Base Model Performance

The base model performance was evenly divided between tasks it performed near perfectly (true negatives, and certain cap on liability clauses), and tasks it performed uniformly incorrectly (other cap clauses). I didn't know whether or not my fine-tuning needed to reinforce the tasks the base model already did well, but I did not train on true negatives -or- the cap on liability clauses that the base model already labeled correctly. I still need to check to verify whether there are instances where the ft model is now getting things wrong that the base model labeled correctly. However, the ft model score was so high that I don't think very many previously correct answers could have flipped post-fine-tuning.

Epilogue - Peering into the Robot's Brain

I got curious about my new fine-tuned LLM and wanted to try and understand why it performed so much better than the base model gpt-4o-mini. I headed over to OpenAI's playground to test the models side-by-side...

There's a Twist

When I asked both models to explain "Cap on Liability", I was surprised - the base model gpt-4o-mini knew all about it, and in fact provided more examples of limitation of liability clauses than my fine-tune model:

It isn't necessarily a lack of knowledge or exposure to the contract concepts in the training data, but that the base model likely was not trained to perform the task of recognizing kinds of contract clauses when a clause was presented to it. Amusingly the ft model was producing answers that had more detailed examples as well as explaining the purpose of the clause in the context of commercial contracting, reflecting the content learned from the Memo.
•••
> _Task goal_: In the fine-tuning write-up, which items did the author leave out of training?
•••
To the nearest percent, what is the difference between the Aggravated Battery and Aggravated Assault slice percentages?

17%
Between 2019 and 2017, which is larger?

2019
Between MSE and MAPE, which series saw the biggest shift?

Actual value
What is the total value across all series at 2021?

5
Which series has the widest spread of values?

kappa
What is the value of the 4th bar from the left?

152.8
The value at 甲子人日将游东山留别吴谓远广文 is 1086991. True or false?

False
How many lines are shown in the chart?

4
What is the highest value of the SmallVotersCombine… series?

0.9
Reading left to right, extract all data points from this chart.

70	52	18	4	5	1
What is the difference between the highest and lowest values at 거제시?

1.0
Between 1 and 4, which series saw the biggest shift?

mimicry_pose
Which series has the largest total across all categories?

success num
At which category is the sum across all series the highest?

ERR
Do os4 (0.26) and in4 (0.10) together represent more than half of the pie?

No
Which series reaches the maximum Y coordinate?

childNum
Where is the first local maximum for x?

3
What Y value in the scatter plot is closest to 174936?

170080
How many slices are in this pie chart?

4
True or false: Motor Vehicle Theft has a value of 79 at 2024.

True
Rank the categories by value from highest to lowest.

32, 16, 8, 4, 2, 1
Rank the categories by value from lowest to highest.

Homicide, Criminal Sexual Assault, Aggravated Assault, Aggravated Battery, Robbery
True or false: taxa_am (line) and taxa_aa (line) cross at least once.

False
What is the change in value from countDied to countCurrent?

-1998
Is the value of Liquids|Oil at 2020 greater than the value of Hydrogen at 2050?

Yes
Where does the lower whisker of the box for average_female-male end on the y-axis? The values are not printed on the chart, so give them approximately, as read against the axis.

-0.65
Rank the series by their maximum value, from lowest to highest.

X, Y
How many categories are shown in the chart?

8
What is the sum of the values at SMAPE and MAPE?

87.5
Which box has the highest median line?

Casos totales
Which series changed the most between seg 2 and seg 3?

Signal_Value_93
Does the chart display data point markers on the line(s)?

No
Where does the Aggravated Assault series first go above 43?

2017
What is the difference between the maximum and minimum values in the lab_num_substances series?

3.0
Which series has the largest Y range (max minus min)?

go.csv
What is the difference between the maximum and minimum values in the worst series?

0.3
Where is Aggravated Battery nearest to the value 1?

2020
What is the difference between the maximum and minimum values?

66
•••
> _Solution to the exercise_: The true negatives and the cap on liability clauses that the base model already labeled correctly.